Step one: take over people in own life was working fairly smoothly and damn near completion.

Step two: garner a following.

Charles groaned. For this to be easy, he'd have to be nice.

Step two was going to be hard, Charles decided. Hitler had gone pretty far without being nice. Charles was smarter than Hitler ever had been.

"What're you thinking about?" Metis asked, slurping on the milkshake Charles had bought him just to shut him up.

"How to take over the world."

Metis hummed. "You could buy everyone milkshakes."

Charles lifted an eyebrow. "Too expensive."

"And make them addicting, so everyone'll do whatever you say for more."

Charles shook his head and draped his arm around Metis' shoulders, tuning back into the obscenely boring movie. "That'll only work if everyone in the world happens to be named Metis." He sighed long-sufferingly and looked over the top of Metis' head. He seemed to be making his milkshake sway to the melodramatic music playing on the TV.

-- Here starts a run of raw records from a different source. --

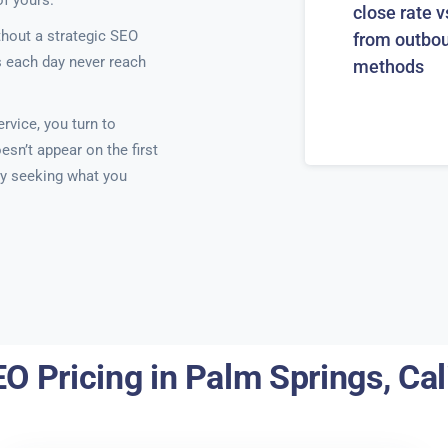
of yours.
close rate v
thout a strategic SEO
from outbo
s each day never reach
methods
rvice, you turn to
sn’t appear on the first
ely seeking what you
O Pricing in Palm Springs, Cal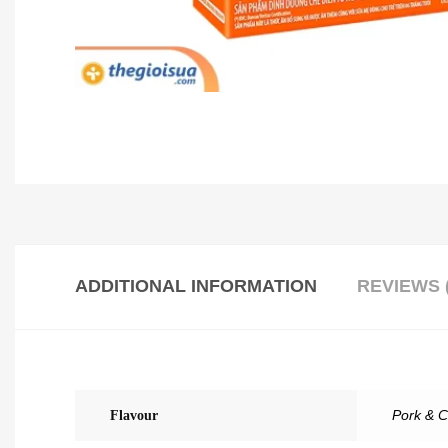
ADDITIONAL INFORMATION
REVIEWS (
Flavour
Pork & C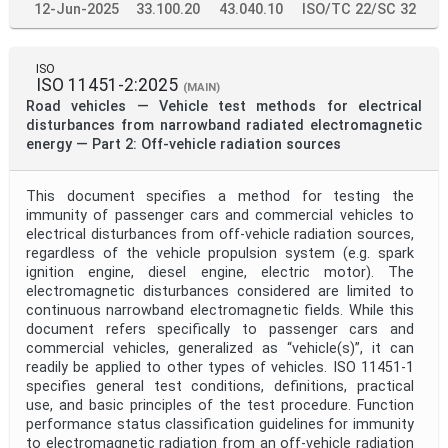
12-Jun-2025
33.100.20
43.040.10
ISO/TC 22/SC 32
ISO
ISO 11451-2:2025
(MAIN)
Road vehicles — Vehicle test methods for electrical
disturbances from narrowband radiated electromagnetic
energy — Part 2: Off-vehicle radiation sources
This document specifies a method for testing the
immunity of passenger cars and commercial vehicles to
electrical disturbances from off-vehicle radiation sources,
regardless of the vehicle propulsion system (e.g. spark
ignition engine, diesel engine, electric motor). The
electromagnetic disturbances considered are limited to
continuous narrowband electromagnetic fields. While this
document refers specifically to passenger cars and
commercial vehicles, generalized as “vehicle(s)”, it can
readily be applied to other types of vehicles. ISO 11451-1
specifies general test conditions, definitions, practical
use, and basic principles of the test procedure. Function
performance status classification guidelines for immunity
to electromagnetic radiation from an off-vehicle radiation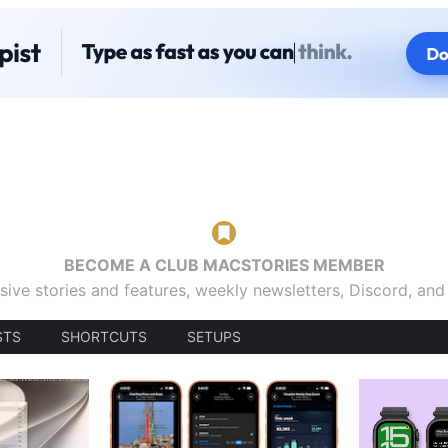
BECOME A CLUB MACSTORIES MEMBER
sive stories and features, weekly newsletters, Discord, an
STS
SHORTCUTS
SETUPS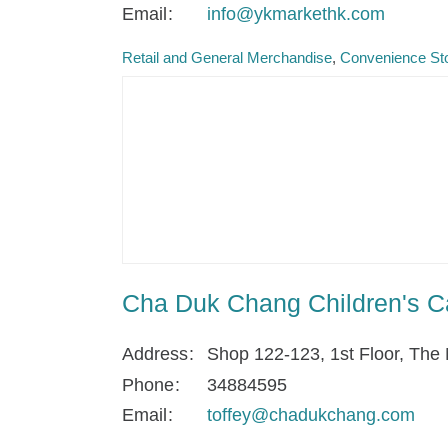
Email
info@ykmarkethk.com
Retail and General Merchandise
Convenience Sto
Cha Duk Chang Children's C
Address
Shop 122-123, 1st Floor, The 
Phone
34884595
Email
toffey@chadukchang.com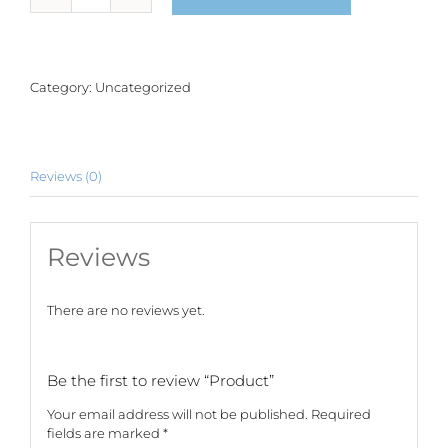
quantity
Category:
Uncategorized
Reviews (0)
Reviews
There are no reviews yet.
Be the first to review “Product”
Your email address will not be published.
Required
fields are marked
*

"At this rate you'll be my only crony."

Metis' elbow landed in Charles' side, and he harrumphed, jerking away so he ended up sprawled on the floor, his head propped up on the nightstand and hurting. Charles would never underestimate Metis and the danger that was his boney elbows ever again. All the power to Josh, who Charles saw getting lethal elbows flung at him on a regular basis.

"I am not a crony!" Metis wailed, but he ruined the effect by slurping on his milkshake and climbing off his bed to curl against Charles' side again.

"Besides," Metis said after a few minutes, "Jay's your crony too."

"Lovely. Two utterly useless cronies." But he smiled.